Hi Elvandil, thanks for the quick reply!



> They actually boot on other machines? How did you make the USB bootable?


Yes they worked on other two machines without a problem. I created the bootable USB keys with a software called WinToFlash (http://wintoflash.com/home/en/)... I dunno, maybe that's the problem...



> Is the CD an original Dell CD?


No, I can't find the original Dell CD that came with the computer.



> Any partitioning tool can format the drive, so you could try something else:
> 
> Parted Magic disk partitoning tool (Bootable CD image)
> If you prefer a bootable USB key, download and run Linux Live USB Creator.
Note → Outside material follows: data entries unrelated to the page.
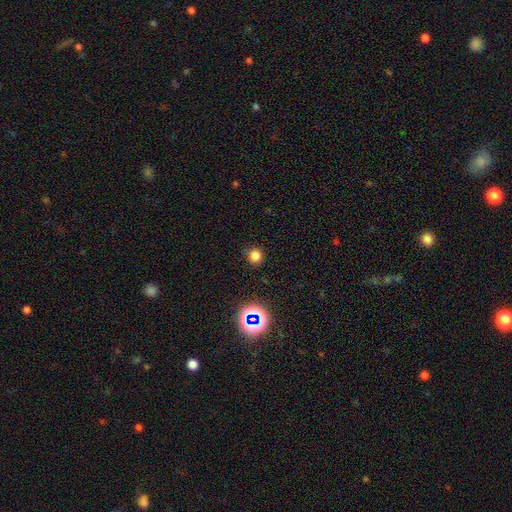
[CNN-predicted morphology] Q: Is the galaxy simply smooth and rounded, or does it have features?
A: smooth — 76%.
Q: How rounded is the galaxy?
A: round — 88%.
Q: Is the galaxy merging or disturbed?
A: none — 85%.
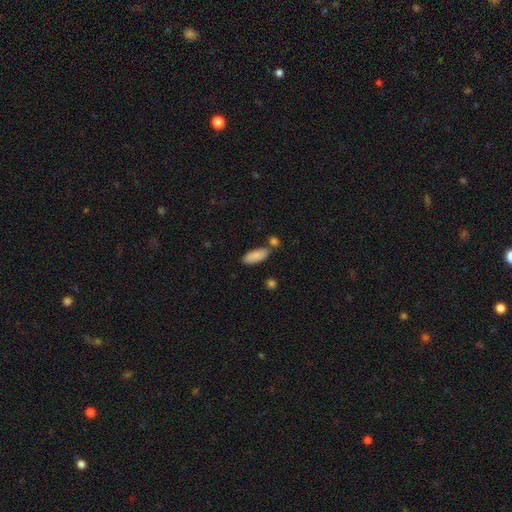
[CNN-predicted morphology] A smooth galaxy with no disk features (88%) that is in between round and cigar-shaped (80%).

Vote fractions:
- Smooth or featured? smooth: 88% / star or artifact: 6% / featured or disk: 6%
- How rounded? in between: 80% / cigar-shaped: 18% / round: 2%
- Merging? none: 67% / merger: 16% / minor disturbance: 13% / major disturbance: 3%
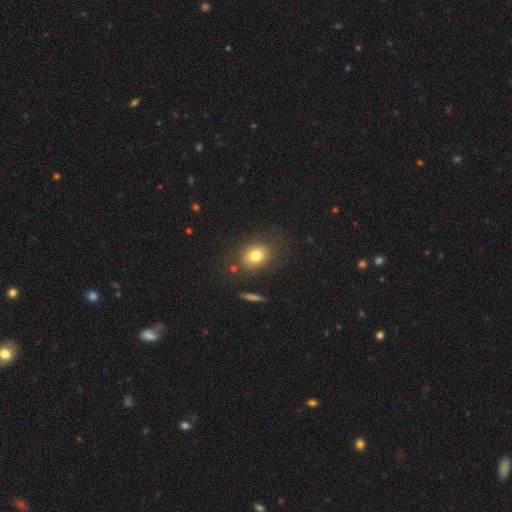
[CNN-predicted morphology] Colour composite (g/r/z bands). It shows a smooth galaxy with no disk features (78%) that is in between round and cigar-shaped (53%). Merging: none (79%).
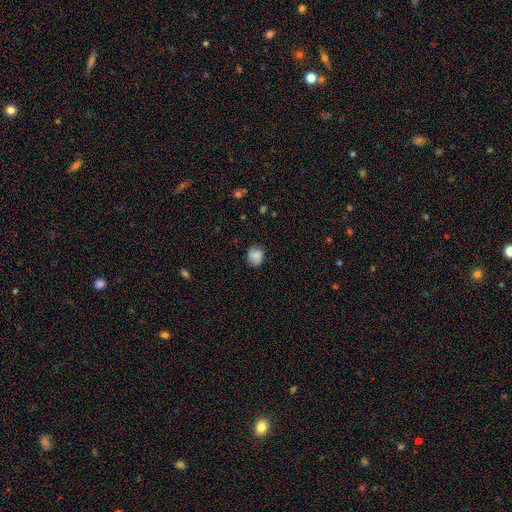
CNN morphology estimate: Q: Smooth or featured?
A: smooth (80%); runner-up: featured or disk (11%)
Q: How rounded?
A: round (70%); runner-up: in between (29%)
Q: Merging?
A: none (77%); runner-up: minor disturbance (18%)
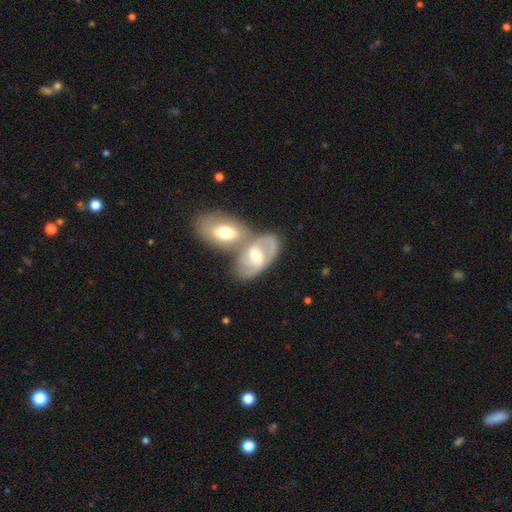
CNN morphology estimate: Q: Smooth or featured?
A: featured or disk (70%); runner-up: smooth (24%)
Q: Edge-on disk?
A: no (93%); runner-up: yes (7%)
Q: Bar?
A: weak (47%); runner-up: no (34%)
Q: Spiral arms?
A: yes (81%); runner-up: no (19%)
Q: Spiral winding?
A: medium (48%); runner-up: tight (33%)
Q: Spiral arm count?
A: 2 (72%); runner-up: can't tell (18%)
Q: Bulge size?
A: moderate (65%); runner-up: small (19%)
Q: Merging?
A: merger (53%); runner-up: none (31%)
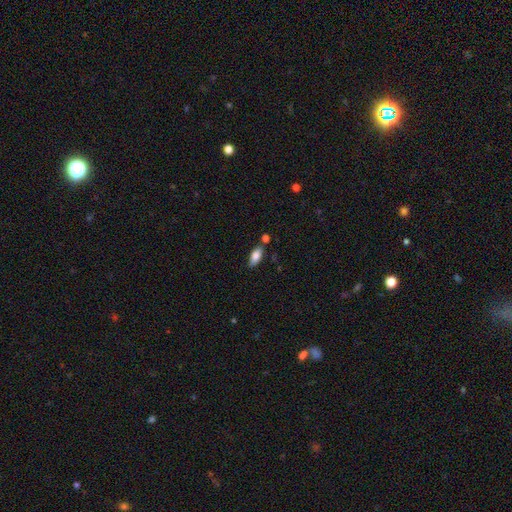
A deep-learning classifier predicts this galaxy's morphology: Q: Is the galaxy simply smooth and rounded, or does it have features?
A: smooth — 80%.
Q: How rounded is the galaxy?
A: in between — 84%.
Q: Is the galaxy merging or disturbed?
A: none — 69%.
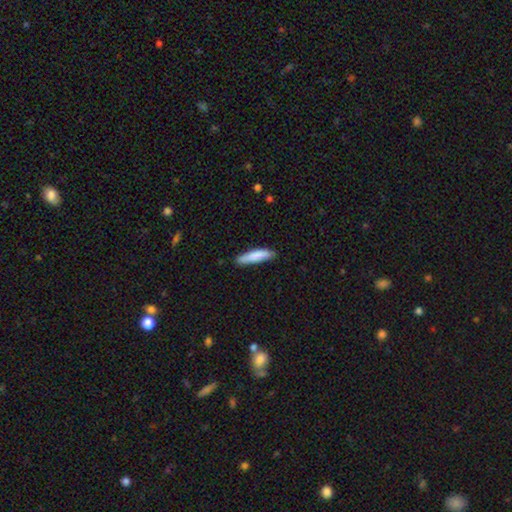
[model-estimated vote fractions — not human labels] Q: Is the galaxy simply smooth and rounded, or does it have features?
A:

Choose the Parted Magic distro, and it will download it and automatically create a bootable USB key.
> This CD (or key) contains many useful tools. You can partition, recover files, recover lost partitions, make disk images (by several different methods), transfer files between media, scan for viruses (It can serve as an Alternative Trusted Platform for search and elimination of rootkits and bootkits), examine and benchmark hardware, access the internet, and much more.


Thanks, I'll try the Linux Live USB Creator software and let you know of my findings.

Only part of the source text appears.